I try to get into the habit of creating boolean flags like $QuickIsInMyText. If you name the variables correctly ($IsAdmin, $HasEditingPrivileges), they make the code easy to read and eliminate possibilities of rewriting code over and over again.

Install and Use XDebug
XDebug (http://xdebug.org) is a free extension for PHP that can be a godsend. It’s usually easy to install without recompiling PHP, and offers a slew of features for finding performance issues with your application (although it is best used in a development environment, NOT in a production environment).

One of the most valuable features of it is its profiler, which will basically attach a little homing device to PHP so when PHP goes to execute your application, the homing device follows it all the way through and logs everything to a file. You end up with a file that shows you the details of every line of code that was executed in your application, and how long each line took to run. Sounds useful but complicated, right?
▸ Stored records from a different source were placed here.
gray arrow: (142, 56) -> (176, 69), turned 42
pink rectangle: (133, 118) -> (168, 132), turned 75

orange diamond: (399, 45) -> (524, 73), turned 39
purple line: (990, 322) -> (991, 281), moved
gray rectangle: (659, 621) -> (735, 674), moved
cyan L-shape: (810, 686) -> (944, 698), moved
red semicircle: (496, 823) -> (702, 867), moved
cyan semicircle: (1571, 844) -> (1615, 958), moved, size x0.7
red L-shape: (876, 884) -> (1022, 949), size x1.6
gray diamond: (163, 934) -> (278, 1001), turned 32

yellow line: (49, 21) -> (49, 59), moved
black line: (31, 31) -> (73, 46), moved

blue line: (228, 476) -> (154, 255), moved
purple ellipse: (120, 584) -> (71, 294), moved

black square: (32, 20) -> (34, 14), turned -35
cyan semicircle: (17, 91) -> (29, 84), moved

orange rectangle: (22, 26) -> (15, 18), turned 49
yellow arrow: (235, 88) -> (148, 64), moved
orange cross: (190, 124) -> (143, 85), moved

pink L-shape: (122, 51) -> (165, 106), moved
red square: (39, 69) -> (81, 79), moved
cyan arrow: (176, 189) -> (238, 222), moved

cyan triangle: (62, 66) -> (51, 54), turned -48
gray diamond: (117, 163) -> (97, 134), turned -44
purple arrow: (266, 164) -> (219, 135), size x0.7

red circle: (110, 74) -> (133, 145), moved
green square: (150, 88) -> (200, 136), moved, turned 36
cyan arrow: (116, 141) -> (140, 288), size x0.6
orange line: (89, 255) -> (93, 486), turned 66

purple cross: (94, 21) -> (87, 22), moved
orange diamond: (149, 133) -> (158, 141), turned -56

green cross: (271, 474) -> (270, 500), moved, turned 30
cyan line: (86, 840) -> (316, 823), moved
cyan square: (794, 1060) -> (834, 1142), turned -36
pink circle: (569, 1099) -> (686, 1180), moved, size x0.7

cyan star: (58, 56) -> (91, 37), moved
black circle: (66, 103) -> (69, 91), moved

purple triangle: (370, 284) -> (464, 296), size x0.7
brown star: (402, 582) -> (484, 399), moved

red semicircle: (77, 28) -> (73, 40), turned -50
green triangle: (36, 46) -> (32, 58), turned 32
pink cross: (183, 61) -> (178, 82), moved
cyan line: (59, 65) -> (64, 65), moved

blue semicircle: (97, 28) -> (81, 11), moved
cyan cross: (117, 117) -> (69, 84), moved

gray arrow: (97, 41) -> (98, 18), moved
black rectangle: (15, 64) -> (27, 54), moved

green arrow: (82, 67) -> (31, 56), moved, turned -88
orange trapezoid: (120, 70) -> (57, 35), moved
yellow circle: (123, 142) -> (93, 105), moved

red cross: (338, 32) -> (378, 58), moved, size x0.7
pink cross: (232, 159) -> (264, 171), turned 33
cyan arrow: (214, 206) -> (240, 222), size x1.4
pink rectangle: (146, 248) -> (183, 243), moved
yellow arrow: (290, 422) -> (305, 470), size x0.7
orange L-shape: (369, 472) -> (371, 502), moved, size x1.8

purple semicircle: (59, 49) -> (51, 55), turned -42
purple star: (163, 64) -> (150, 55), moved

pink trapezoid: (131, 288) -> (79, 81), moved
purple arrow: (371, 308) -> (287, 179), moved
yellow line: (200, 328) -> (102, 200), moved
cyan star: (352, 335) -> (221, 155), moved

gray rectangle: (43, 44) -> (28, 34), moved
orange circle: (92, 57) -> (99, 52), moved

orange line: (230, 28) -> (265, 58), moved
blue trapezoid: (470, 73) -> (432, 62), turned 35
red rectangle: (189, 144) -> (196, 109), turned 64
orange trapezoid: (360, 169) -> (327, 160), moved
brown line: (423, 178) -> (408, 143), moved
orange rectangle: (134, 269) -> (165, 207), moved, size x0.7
Well, it is… if you were to look at the file manually.

The file that gets generated is called a cachegrind file, and it’s pretty big, and is not meant to be read as-is. Instead, there are free programs out there like KCacheGrind (for Linux) and WinCacheGrind (for Windows) which will read a cachegrind file, and display it in an easy-to-understand fashion. You can see a top-level view of the major points in your program, and drill down into the areas that are taking more processing power, down to the exact line. It’s pretty much like a super-charged version of the Log Points I mentioned earlier.

Hopefully these tips will help you get on your way to making your application run faster. Good luck!